Goal of the exercise: Your answer should be the full data, transcribed exactly, with no pictures in it.

=== Supplied entries ===

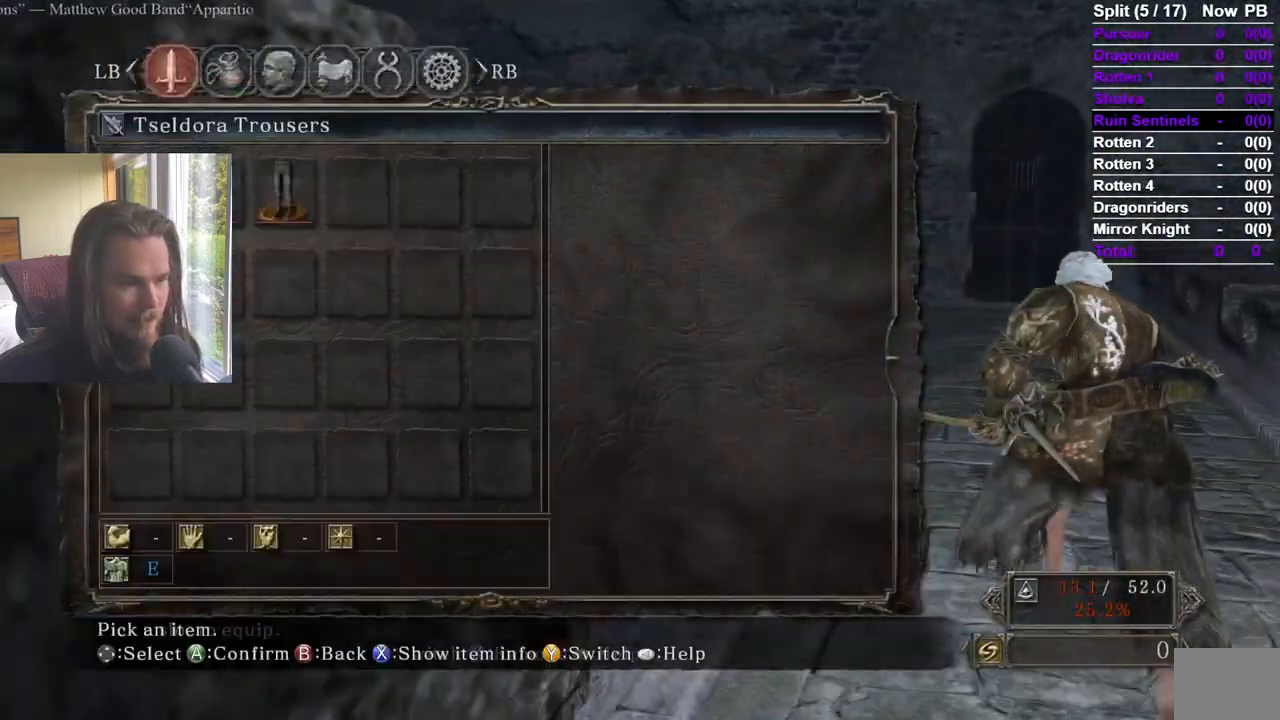
{"buttons": ["START"], "left_stick": "up", "right_stick": "center", "events": [[117, "DPAD_RIGHT", "down"], [234, "DPAD_RIGHT", "up"], [400, "START", "down"]]}
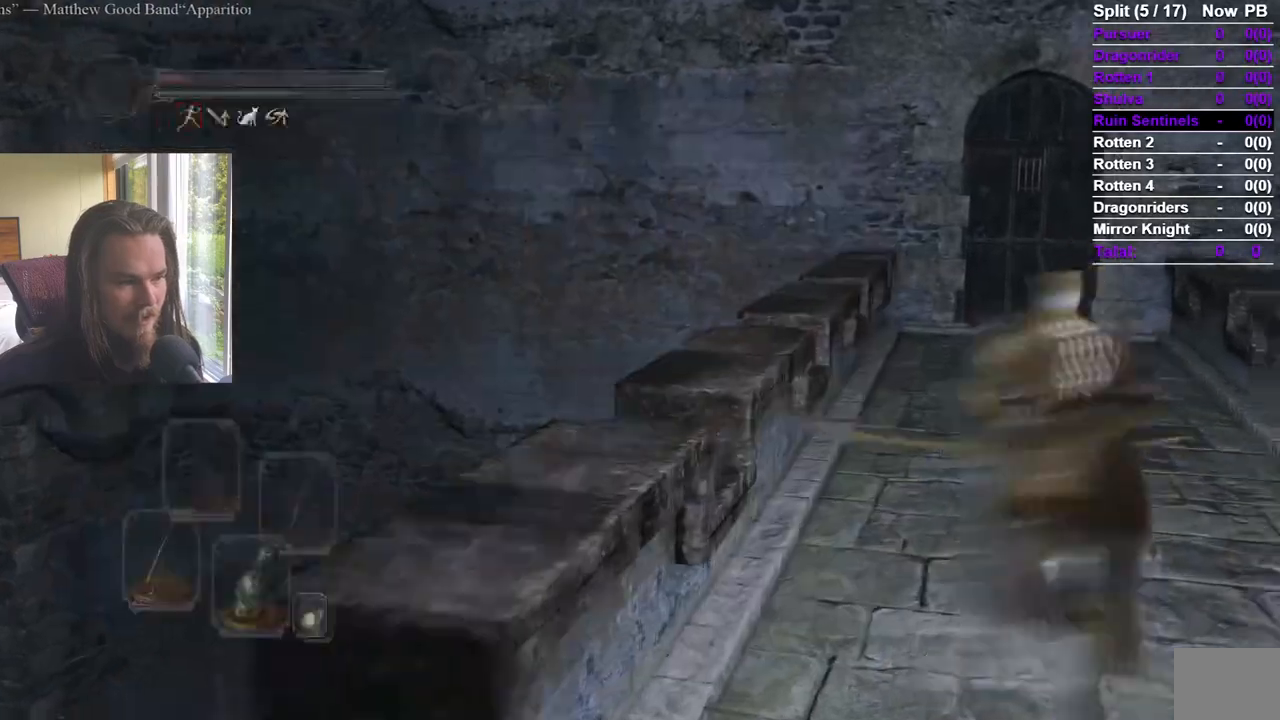
{"buttons": [], "left_stick": "up", "right_stick": "center", "events": [[17, "right_stick", "down-right"], [34, "START", "up"], [117, "right_stick", "center"]]}
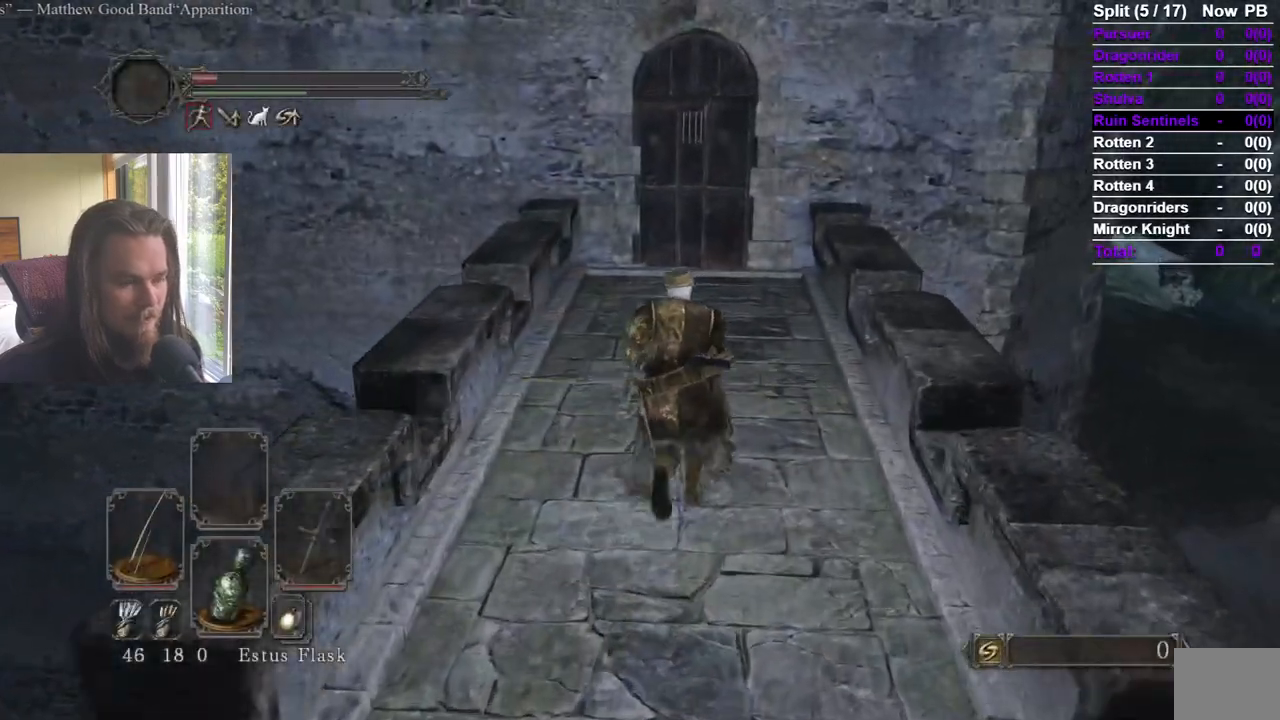
{"buttons": [], "left_stick": "up", "right_stick": "center", "events": []}
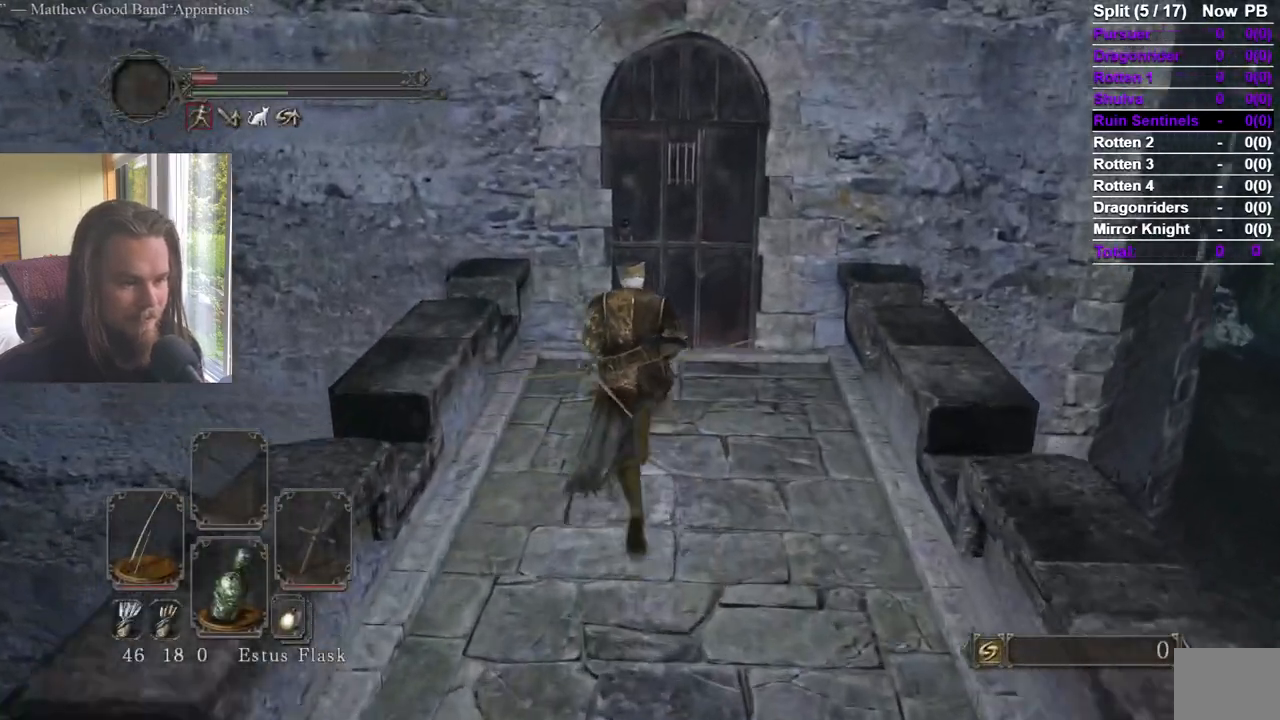
{"buttons": [], "left_stick": "center", "right_stick": "center", "events": [[368, "left_stick", "center"]]}
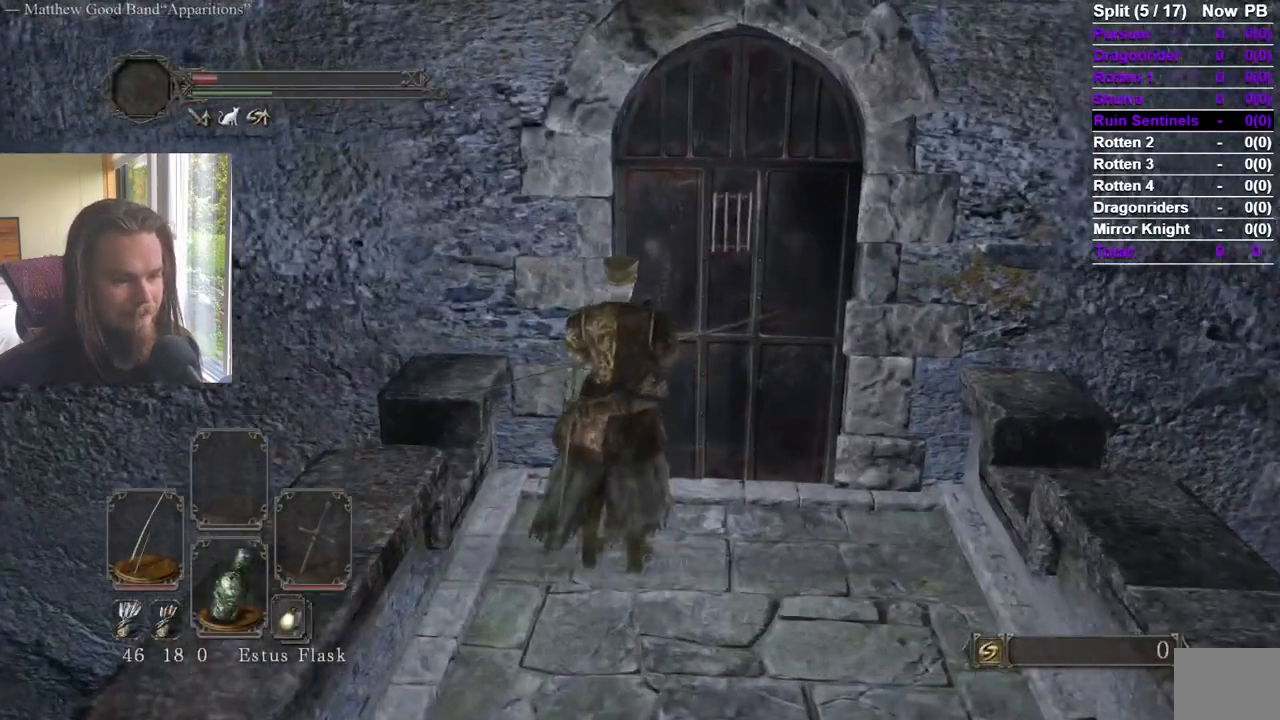
{"buttons": [], "left_stick": "center", "right_stick": "center", "events": []}
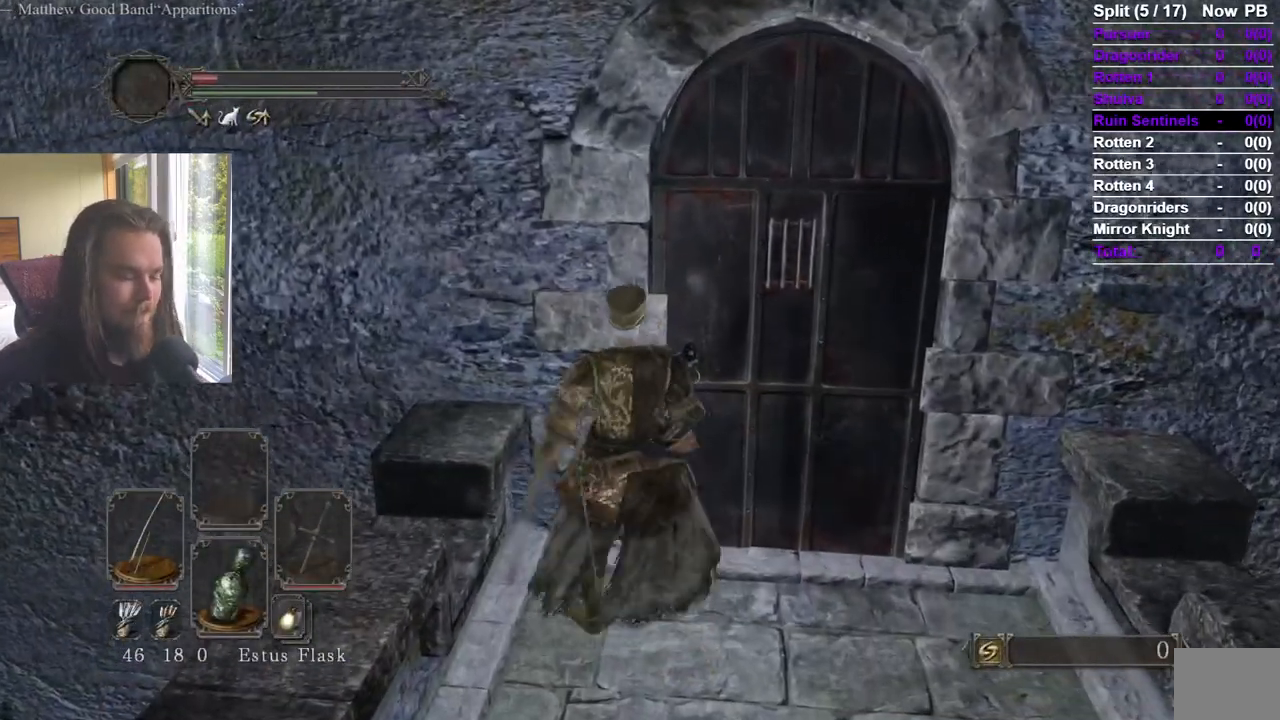
{"buttons": [], "left_stick": "center", "right_stick": "center", "events": []}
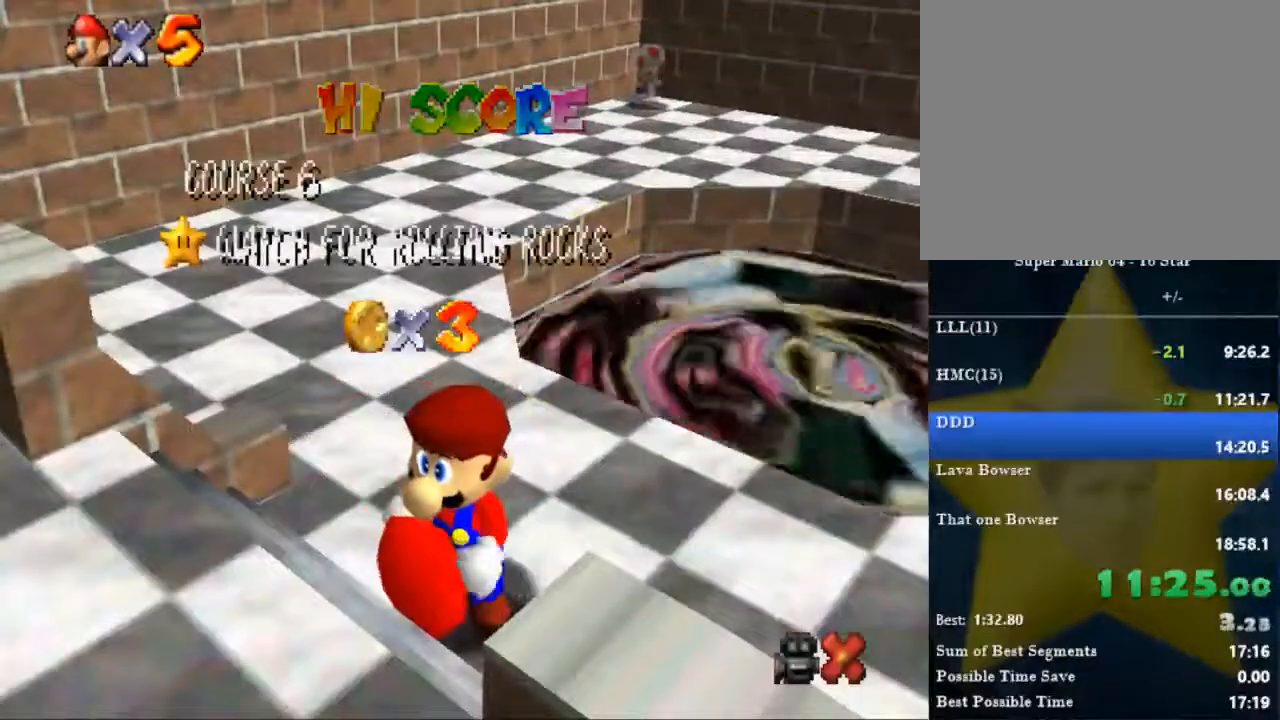
Gameplay with a controller (Nintendo layout); each line is a JSON object with the inputs held at the frame after it. "events" lists button and stick changes between this image and that frame as [ms after this image, input, new state], when the widget could be followed in between. Not read: A L1 L2 L3 R3.
{"buttons": [], "left_stick": "center", "right_stick": "center", "events": [[100, "left_stick", "down-left"], [167, "left_stick", "center"]]}
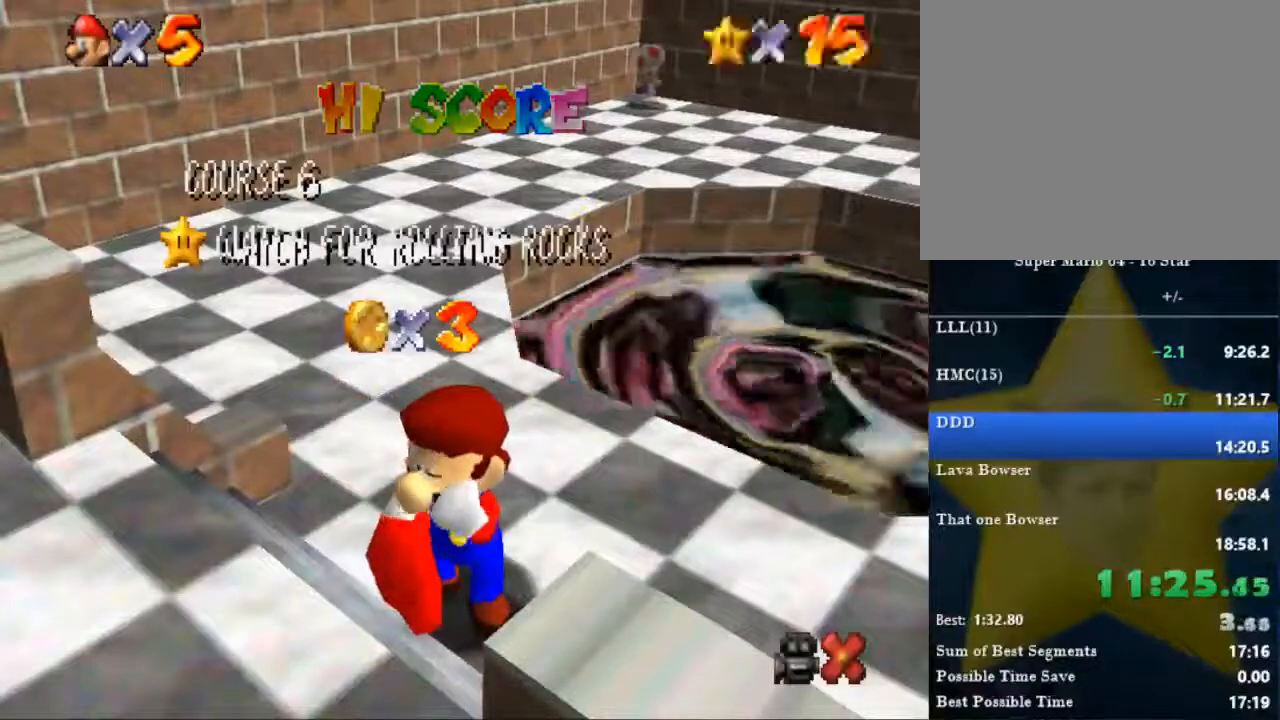
{"buttons": [], "left_stick": "down", "right_stick": "center", "events": [[100, "left_stick", "down-left"], [200, "left_stick", "center"], [267, "left_stick", "down"]]}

===

Answer space:
{"buttons": ["START"], "left_stick": "up", "right_stick": "center", "events": [[117, "DPAD_RIGHT", "down"], [234, "DPAD_RIGHT", "up"], [400, "START", "down"]]}
{"buttons": [], "left_stick": "up", "right_stick": "center", "events": [[17, "right_stick", "down-right"], [34, "START", "up"], [117, "right_stick", "center"]]}
{"buttons": [], "left_stick": "up", "right_stick": "center", "events": []}
{"buttons": [], "left_stick": "center", "right_stick": "center", "events": [[368, "left_stick", "center"]]}
{"buttons": [], "left_stick": "center", "right_stick": "center", "events": []}
{"buttons": [], "left_stick": "center", "right_stick": "center", "events": []}
Gameplay with a controller (Nintendo layout); each line is a JSON object with the inputs held at the frame after it. "events" lists button and stick changes between this image and that frame as [ms after this image, input, new state], when the widget could be followed in between. Not read: A L1 L2 L3 R3.
{"buttons": [], "left_stick": "center", "right_stick": "center", "events": [[100, "left_stick", "down-left"], [167, "left_stick", "center"]]}
{"buttons": [], "left_stick": "down", "right_stick": "center", "events": [[100, "left_stick", "down-left"], [200, "left_stick", "center"], [267, "left_stick", "down"]]}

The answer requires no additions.